I've dabbled in the Mars Volta since coming to Prog Archives, and I've always liked the band up to a point. But the recent Octahedron is the first album that I truly enjoy. I'm certain that some long time fans will find this album too soft, or think the band is losing their edge. But experience and maturity have combined with a collective exhale to allow the music to truly breathe. It's not that the band are necessarily better songwriters now, it's just that the songs actually speak for themselves rather than being an all out assault from their authors' personalities. In other words, where previous albums feel like they're all about the artists need to vent some deep seated tension, Octahedron is about the songs, the melodies, the groove. Each one has some story to tell, a different way to communicate. It's as if the band is finally reaching out to us, the audience. Their psychedelic world is established, and finally the strange creatures that are Cedric and Omar are actually ready to host some visitors.

The advance on this record was that it was going to be TMV's "Acoustic album." Well there's very little that's acoustic here, but the layers are scaled back a little, and the tonalities used are a bit less abrasive. Guitars are often not distorted (though certainly effected) and it feels like there might actually be some headroom in the mix. The lyrics are dark and cryptic as ever, with a strange murder mystery theme running through alongside she-devil images. The atmosphere is psychedelic as ever, but I think the boys may have been drawing on something very different than during the recording of the manic Goliath record.

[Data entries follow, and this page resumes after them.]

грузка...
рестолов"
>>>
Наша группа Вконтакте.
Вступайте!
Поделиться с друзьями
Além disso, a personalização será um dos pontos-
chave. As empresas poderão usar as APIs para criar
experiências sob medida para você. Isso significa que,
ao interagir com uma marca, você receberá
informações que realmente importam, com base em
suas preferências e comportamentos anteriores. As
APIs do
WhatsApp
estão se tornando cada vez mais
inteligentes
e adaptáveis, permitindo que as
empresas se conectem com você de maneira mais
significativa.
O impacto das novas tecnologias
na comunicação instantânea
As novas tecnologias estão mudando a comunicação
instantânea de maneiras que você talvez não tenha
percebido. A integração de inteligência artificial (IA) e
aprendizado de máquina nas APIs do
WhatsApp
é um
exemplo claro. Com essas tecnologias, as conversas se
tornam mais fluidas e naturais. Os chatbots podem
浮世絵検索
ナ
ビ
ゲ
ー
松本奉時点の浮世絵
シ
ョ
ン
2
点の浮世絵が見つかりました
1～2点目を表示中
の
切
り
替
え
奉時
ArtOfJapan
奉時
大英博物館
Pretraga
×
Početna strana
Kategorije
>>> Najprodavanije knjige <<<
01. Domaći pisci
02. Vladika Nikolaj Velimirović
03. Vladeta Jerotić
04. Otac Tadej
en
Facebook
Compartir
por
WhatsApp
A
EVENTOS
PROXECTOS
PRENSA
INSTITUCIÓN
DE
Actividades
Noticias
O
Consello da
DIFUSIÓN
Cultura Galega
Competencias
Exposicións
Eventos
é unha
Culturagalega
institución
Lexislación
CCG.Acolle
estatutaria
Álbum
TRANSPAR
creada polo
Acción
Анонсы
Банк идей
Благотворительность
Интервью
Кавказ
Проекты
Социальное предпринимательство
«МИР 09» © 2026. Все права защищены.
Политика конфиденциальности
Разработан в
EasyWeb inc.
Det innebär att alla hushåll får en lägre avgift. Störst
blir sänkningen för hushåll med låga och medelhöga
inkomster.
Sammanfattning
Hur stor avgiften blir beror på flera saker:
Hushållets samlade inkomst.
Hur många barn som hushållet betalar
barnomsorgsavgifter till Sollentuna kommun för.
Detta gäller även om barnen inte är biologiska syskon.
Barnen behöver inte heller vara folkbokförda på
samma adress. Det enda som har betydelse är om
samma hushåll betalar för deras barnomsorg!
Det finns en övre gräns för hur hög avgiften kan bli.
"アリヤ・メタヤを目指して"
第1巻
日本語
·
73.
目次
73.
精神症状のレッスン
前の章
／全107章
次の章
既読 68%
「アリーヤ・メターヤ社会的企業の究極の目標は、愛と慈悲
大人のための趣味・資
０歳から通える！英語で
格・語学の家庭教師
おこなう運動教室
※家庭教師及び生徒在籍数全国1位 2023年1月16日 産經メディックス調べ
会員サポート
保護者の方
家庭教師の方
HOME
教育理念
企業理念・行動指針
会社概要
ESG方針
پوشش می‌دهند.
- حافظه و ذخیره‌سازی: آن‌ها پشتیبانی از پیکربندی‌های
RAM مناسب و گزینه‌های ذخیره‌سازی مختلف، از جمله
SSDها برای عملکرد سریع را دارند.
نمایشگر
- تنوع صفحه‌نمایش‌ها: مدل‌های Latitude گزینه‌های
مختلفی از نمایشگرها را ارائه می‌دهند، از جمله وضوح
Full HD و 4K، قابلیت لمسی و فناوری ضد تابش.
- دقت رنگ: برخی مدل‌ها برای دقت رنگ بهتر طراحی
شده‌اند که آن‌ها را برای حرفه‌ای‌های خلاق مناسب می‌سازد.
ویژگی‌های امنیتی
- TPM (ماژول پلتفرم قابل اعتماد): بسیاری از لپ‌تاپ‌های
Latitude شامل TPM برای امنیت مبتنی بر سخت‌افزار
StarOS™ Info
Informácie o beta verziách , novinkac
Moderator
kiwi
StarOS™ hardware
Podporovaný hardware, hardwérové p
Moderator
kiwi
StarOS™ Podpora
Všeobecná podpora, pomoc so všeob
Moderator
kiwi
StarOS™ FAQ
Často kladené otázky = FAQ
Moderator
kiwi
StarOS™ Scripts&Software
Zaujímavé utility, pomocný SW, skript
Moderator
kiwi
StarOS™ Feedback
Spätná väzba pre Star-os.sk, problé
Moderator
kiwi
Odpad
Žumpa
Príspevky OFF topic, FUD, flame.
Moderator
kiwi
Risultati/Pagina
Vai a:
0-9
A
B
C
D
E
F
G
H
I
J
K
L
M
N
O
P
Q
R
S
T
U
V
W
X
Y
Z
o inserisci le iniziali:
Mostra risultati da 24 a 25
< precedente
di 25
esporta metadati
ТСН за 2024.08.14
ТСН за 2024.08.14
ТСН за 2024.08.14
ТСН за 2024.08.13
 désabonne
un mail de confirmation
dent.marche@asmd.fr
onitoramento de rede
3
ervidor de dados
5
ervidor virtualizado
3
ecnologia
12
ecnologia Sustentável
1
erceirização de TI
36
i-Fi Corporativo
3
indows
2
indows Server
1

All of the songs on this record are quite good. "With Twilight As My Guide," which truly is acoustic, is a highlight, with a superb vocal performance (both lyrics and singing.) I also like the opener "Since We've Been Wrong" which sets the stage by giving the listener something familiar to hold on to before twisting and turning into the wild ride that is every MV record. "Desperate Graves" and "Copernicus" are strong as well. The flow from song to song is good, and the length of the record is relatively economical these days as well. It's simply a very good listening experience.

In the end, this is simply my favorite Mars Volta album. Maybe that means I'm losing my edge, or that I'm not fully appreciating the band at their full blown power. But it's my listening time and this is one I like.